Collection entries:
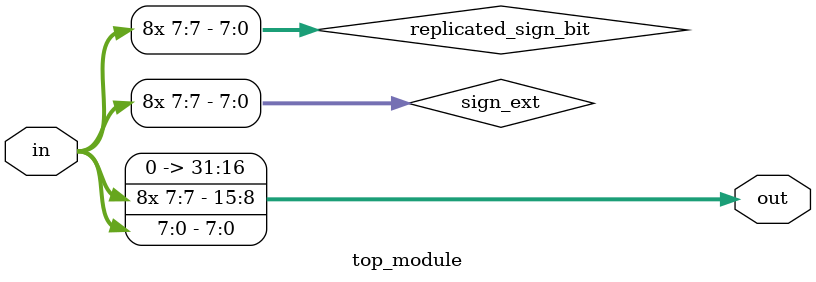
<source format=sv>
module top_module (
    input [7:0] in,
    output reg [31:0] out
);
    
    wire [7:0] sign_ext;
    wire [7:0] replicated_sign_bit;
    
    assign sign_ext = {24{in[7]}};
    assign replicated_sign_bit = {24{in[7]}};
    
    always @(*) begin
        out = {replicated_sign_bit, in};
    end
    
endmodule

</source>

Your assignment: Every record above should be written out again exactly; the pictures stay out of the copy.

Output of the exercise:
<source format=sv>
module top_module (
    input [7:0] in,
    output reg [31:0] out
);
    
    wire [7:0] sign_ext;
    wire [7:0] replicated_sign_bit;
    
    assign sign_ext = {24{in[7]}};
    assign replicated_sign_bit = {24{in[7]}};
    
    always @(*) begin
        out = {replicated_sign_bit, in};
    end
    
endmodule

</source>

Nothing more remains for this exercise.